I am shopping for a more heavy duty, more powerful steamer to add to the roster.
Aflyer


----------



## East Broad Top (Dec 29, 2007)

I would make sure to keep ample grease on the gears to prevent unnecessary wear. If you have occasion to remove the motor, I'd be tempted to take a diamond file to the edges of the teeth on the worm on the motor so they're not as sharp. This will lessen their tendency to want to cut the drive gear. For lubrication, I use a product called "Super Lube." It's a synthetic grease that was recommended to me by Barry Olsen, who was a guru on locomotive drives and made some of the most bulletproof drives you will find in this hobby. (Sadly, he passed away a few years ago.) 

Good luck, and enjoy the C-16.

Later,

K


----------



## Aflyer (Jun 17, 2020)

East Broad Top said:


> I would make sure to keep ample grease on the gears to prevent unnecessary wear. If you have occasion to remove the motor, I'd be tempted to take a diamond file to the edges of the teeth on the worm on the motor so they're not as sharp. This will lessen their tendency to want to cut the drive gear. For lubrication, I use a product called "Super Lube." It's a synthetic grease that was recommended to me by Barry Olsen, who was a guru on locomotive drives and made some of the most bulletproof drives you will find in this hobby. (Sadly, he passed away a few years ago.)
> 
> Good luck, and enjoy the C-16.
> 
> ...


K,
I was just re-reading your post and wondering if anyone has just changed out the plastic gear on the drive axle?
Just curious about a part or two I might be able to add to the toolbox for future needs.
Thank you,
George


----------



## Mike Toney (Feb 25, 2009)

At one time, Northwest Short Line offered a replacement axle gear for the Delton C16 2-8-0. But they havent in years as most folks upgraded to the newer drives when they were available. But with the advent of 3d printing and such, I bet someone, even NWSL or Boston Gear might have a replacement if you can measure it correctly. If it runs well, keep the loads light and run her till she drops.


----------



## Pete Thornton (Jan 2, 2008)

> wondering if anyone has just changed out the plastic gear on the drive axle?


Jerry Yeramian (he's often posting on Facebook) makes Delrin replacement gears for common locos. I don't know if he ever did a Delton C-16, but if you send him dimensions and teeth he can take a look at his inventory.


----------



## Aflyer (Jun 17, 2020)

Pete,
Thank you,
George


----------

*DATASET EXTRACT*
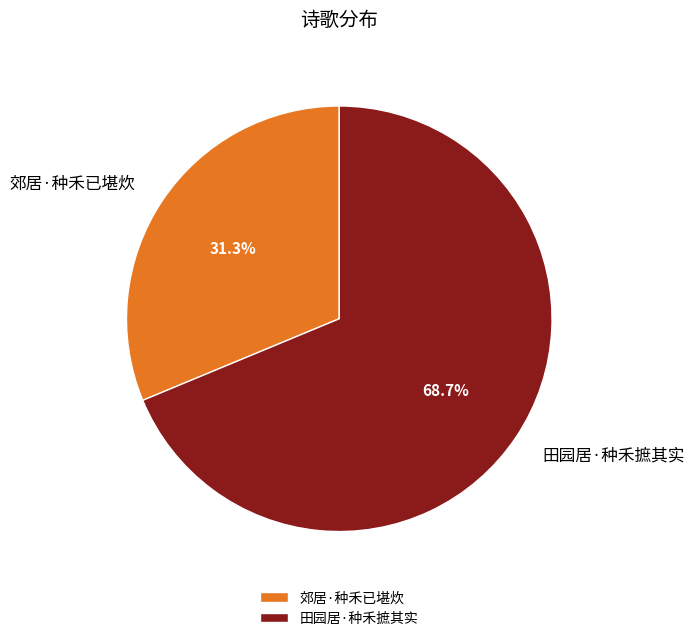

Is it true that 田园居·种禾摭其实 is 79% of the pie?

False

*PROBLEM TO SOLVE*
Return, word for word, the stretch of the thread on locomotive drive gears from "At one time, Northwest" through "at his inventory.". The listing comes from a source unrelated to the thread.

*ANSWER FOR THIS EXERCISE*
At one time, Northwest Short Line offered a replacement axle gear for the Delton C16 2-8-0. But they havent in years as most folks upgraded to the newer drives when they were available. But with the advent of 3d printing and such, I bet someone, even NWSL or Boston Gear might have a replacement if you can measure it correctly. If it runs well, keep the loads light and run her till she drops.


----------



## Pete Thornton (Jan 2, 2008)

> wondering if anyone has just changed out the plastic gear on the drive axle?


Jerry Yeramian (he's often posting on Facebook) makes Delrin replacement gears for common locos. I don't know if he ever did a Delton C-16, but if you send him dimensions and teeth he can take a look at his inventory.